SB 3, Education deregulation: See previous blog post.
SB 235, Property tax exemption: This bill provides a property tax exemption for the increased value of property for commercial and industrial development until the facility is completed. A substitute bill passed in the Senate 29-2. It allows the tax exemption for 6 years (instead of 10 years) and includes a recoupment provision that goes back 3 years if property is not developed but is subsequently sold when the value increases. Multiple amendments were added to the bill during the lame duck session, including several provisions from other bills that were not moving. Gov. Kasich signed the bill on December 27; however, he used his line-item veto power to veto provisions that allowed tax breaks for oil and gas producers and for digital entertainment downloads.
- Tax-related amendments:
- Allow land in a downtown redevelopment district to get tax increment financing
- Allow the four highest-ranked projects (instead of top two) to get a catalytic certificate under the Ohio Historic Preservation Tax Credit Program (tax credit up to 25 percent of rehab costs, capped at $5 million unless it’s a catalytic project)
- Allow a multi-year production (such as TV series) that gets Ohio’s motion picture tax credit to be first for consideration of credit the next year
- Unemployment-related amendments:
- Freeze benefits for unemployed workers from 2018–2019 while taxable wage base on employers will increase from $9K to $9.5K over the same time (from HB 620)
- Repeal automatic tax increase on business if the state is forced to borrow from the federal government to cover the cost of high unemployment benefits (from HB 390)
- Other amendments:
- Adopt recommendations of the Net Operating Loss Study Committee
- Exempt small business investment companies from the Financial Activities Tax (from HB 592)

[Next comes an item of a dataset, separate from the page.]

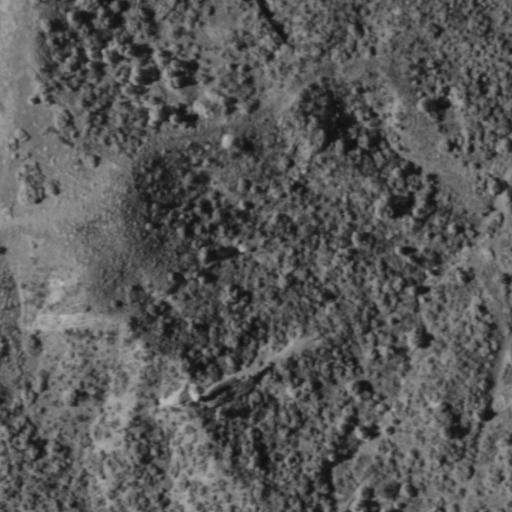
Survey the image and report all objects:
road: (15, 82)
road: (251, 118)
road: (486, 172)
road: (511, 293)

- Update pawnbroker regulations (from SB 270)
- Prohibit bestiality (from SB 195)
- Increase regulations on cockfighting and bearbaiting (from HB 215)

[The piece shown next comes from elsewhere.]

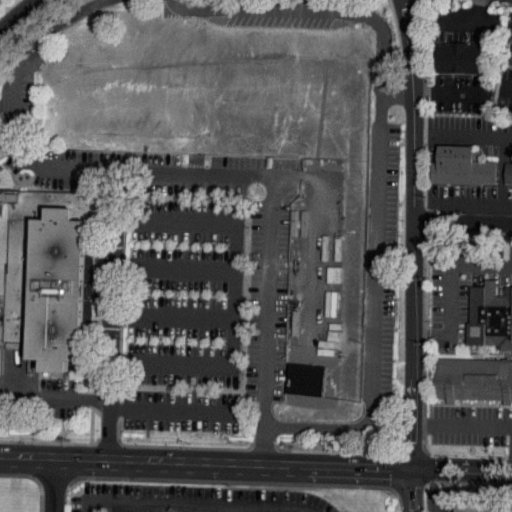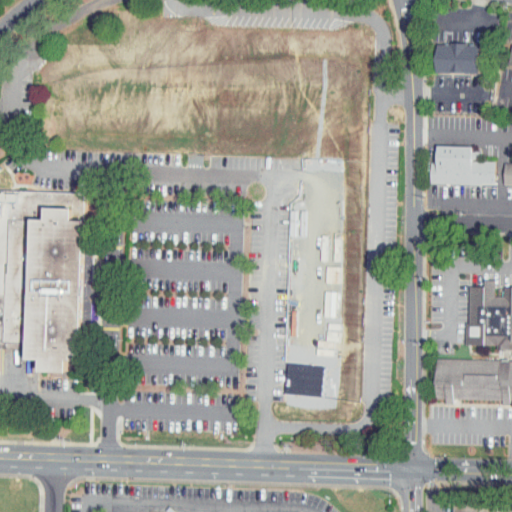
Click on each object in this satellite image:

- Prohibit poultry from running onto neighboring properties
- Clarify that rock-climbing walls are not state-regulated amusement rides
- Vetoed amendments – added by legislature but rejected by Gov. Kasich when he signed the bill:
- (Vetoed) Exempt tangible personal property used for oil and gas manufacture from the sales tax
- (Vetoed) Exempt digital jukebox downloads from sales tax
SB 252, Cardiac arrest in student athletes, “Lindsay’s Law”: Gov. Kasich signed this bill on December 13. Coaches and trainers are required to annually participate in a training course on recognizing the symptoms of sudden cardiac arrest. Before participation, student athletes must submit a medical history form and a signed authorization that they received or reviewed information on sudden cardiac arrest for each athletic activity in which they participate.
Students whose biological parent, sibling, or child has experienced sudden cardiac arrest may not participate in athletic activities until the athlete has been cleared by a physician. Students who have exhibited syncope or fainting prior to or following an athletic activity also may not participate until cleared by a physician and must be removed from participation if this occurs, until cleared. Schools must establish penalties for coaches that fail to enforce the requirements outlined above.
Civil immunity will be granted to coaches, school districts, board members, or employees (immunity provision also applies to nonpublic, charter, and STEM schools) for performing duties as outlined in the law, unless their conduct or omission was willful or wanton misconduct. The Ohio Department of Health will approve a sudden cardiac arrest training course for coaches.